I have a fiery temper. This is not an excuse, it is a fact. It takes hard work not to return evil for evil by me, but to serve goodness instead. I know what it means to struggle to bite your tongue or to love and forgive those who have used and persecuted you. I can relate, but it means I can bring even more compassion, even more strength if I dig more deeply, set my boundaries in a healthy way, and go about sowing love, sowing goodness, sowing grace in the garden around myself, watering from a deeper well that God’s love can flow into my heart.

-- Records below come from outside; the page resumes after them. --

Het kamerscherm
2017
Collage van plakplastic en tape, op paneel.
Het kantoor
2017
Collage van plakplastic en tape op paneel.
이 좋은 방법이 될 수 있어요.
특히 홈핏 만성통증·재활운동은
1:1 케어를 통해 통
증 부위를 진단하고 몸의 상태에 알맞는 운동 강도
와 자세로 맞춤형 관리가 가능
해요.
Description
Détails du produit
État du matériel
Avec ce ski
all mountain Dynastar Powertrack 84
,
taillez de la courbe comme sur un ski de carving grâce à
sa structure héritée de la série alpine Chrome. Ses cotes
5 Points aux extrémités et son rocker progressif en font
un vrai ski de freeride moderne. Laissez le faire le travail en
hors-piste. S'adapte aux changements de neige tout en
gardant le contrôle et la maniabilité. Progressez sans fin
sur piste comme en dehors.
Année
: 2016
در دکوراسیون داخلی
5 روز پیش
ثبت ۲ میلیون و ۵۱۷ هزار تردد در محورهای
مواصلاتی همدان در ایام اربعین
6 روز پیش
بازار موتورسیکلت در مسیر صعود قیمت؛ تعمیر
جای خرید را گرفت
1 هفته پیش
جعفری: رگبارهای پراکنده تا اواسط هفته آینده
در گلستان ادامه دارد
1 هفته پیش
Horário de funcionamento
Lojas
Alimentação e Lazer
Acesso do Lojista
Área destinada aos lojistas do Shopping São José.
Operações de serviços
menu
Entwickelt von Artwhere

Jeremy Marshall concluded in his sermon, “The kingdom of God is what God is doing through us—through you and me as individuals, and through the church as a group—to bring healing and hope and peace to the world. When our first desire is God’s kingdom, our hearts want the same things God’s heart desires: to see the wandering find their way home, to see the neglected taken care of, and to see broken hearts healed. We will open our hearts and lives and maybe even our tables and our wallets to let God do those things through us.”
I’d like to conclude with a verse from Hosea ‘Plant the good seeds of righteousness, and you will harvest a crop of love and mercy. Plow up the hard ground of your hearts, for now is the time to seek the LORD, with love in your hearts, with a sense of joy even in tough situations, with the peace that passes all understanding.